Retype all of the data exactly as given.

====== Records supplied

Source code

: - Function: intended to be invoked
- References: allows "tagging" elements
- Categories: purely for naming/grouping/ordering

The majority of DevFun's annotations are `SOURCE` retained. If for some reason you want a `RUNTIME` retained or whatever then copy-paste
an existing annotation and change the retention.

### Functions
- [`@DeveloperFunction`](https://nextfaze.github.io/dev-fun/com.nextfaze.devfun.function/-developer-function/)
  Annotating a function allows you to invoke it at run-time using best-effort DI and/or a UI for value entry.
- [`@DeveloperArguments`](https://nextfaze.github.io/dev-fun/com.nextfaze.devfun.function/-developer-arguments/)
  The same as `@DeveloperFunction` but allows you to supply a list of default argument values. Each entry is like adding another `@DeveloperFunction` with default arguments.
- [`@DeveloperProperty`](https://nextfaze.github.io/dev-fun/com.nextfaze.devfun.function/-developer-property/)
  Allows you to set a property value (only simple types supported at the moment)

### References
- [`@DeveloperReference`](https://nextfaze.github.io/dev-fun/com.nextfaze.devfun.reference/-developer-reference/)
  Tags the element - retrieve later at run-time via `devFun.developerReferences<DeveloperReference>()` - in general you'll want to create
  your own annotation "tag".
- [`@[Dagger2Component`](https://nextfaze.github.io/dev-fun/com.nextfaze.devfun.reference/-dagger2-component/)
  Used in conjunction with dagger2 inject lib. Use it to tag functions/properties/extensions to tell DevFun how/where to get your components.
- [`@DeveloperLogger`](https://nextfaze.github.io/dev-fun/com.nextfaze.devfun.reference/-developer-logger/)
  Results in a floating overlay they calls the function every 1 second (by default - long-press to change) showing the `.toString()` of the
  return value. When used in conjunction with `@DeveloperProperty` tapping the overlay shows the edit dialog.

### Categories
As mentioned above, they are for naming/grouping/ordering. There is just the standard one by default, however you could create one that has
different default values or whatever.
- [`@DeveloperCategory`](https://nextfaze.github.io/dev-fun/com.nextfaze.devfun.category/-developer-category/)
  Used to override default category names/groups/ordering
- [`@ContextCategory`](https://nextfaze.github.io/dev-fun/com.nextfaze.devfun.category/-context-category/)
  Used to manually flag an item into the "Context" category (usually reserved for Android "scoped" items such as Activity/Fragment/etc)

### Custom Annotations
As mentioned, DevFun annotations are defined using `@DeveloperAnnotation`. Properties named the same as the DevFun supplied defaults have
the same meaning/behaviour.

============

### Result
Source code

: - Function: intended to be invoked
- References: allows "tagging" elements
- Categories: purely for naming/grouping/ordering

The majority of DevFun's annotations are `SOURCE` retained. If for some reason you want a `RUNTIME` retained or whatever then copy-paste
an existing annotation and change the retention.

### Functions
- [`@DeveloperFunction`](https://nextfaze.github.io/dev-fun/com.nextfaze.devfun.function/-developer-function/)
  Annotating a function allows you to invoke it at run-time using best-effort DI and/or a UI for value entry.
- [`@DeveloperArguments`](https://nextfaze.github.io/dev-fun/com.nextfaze.devfun.function/-developer-arguments/)
  The same as `@DeveloperFunction` but allows you to supply a list of default argument values. Each entry is like adding another `@DeveloperFunction` with default arguments.
- [`@DeveloperProperty`](https://nextfaze.github.io/dev-fun/com.nextfaze.devfun.function/-developer-property/)
  Allows you to set a property value (only simple types supported at the moment)

### References
- [`@DeveloperReference`](https://nextfaze.github.io/dev-fun/com.nextfaze.devfun.reference/-developer-reference/)
  Tags the element - retrieve later at run-time via `devFun.developerReferences<DeveloperReference>()` - in general you'll want to create
  your own annotation "tag".
- [`@[Dagger2Component`](https://nextfaze.github.io/dev-fun/com.nextfaze.devfun.reference/-dagger2-component/)
  Used in conjunction with dagger2 inject lib. Use it to tag functions/properties/extensions to tell DevFun how/where to get your components.
- [`@DeveloperLogger`](https://nextfaze.github.io/dev-fun/com.nextfaze.devfun.reference/-developer-logger/)
  Results in a floating overlay they calls the function every 1 second (by default - long-press to change) showing the `.toString()` of the
  return value. When used in conjunction with `@DeveloperProperty` tapping the overlay shows the edit dialog.

### Categories
As mentioned above, they are for naming/grouping/ordering. There is just the standard one by default, however you could create one that has
different default values or whatever.
- [`@DeveloperCategory`](https://nextfaze.github.io/dev-fun/com.nextfaze.devfun.category/-developer-category/)
  Used to override default category names/groups/ordering
- [`@ContextCategory`](https://nextfaze.github.io/dev-fun/com.nextfaze.devfun.category/-context-category/)
  Used to manually flag an item into the "Context" category (usually reserved for Android "scoped" items such as Activity/Fragment/etc)

### Custom Annotations
As mentioned, DevFun annotations are defined using `@DeveloperAnnotation`. Properties named the same as the DevFun supplied defaults have
the same meaning/behaviour.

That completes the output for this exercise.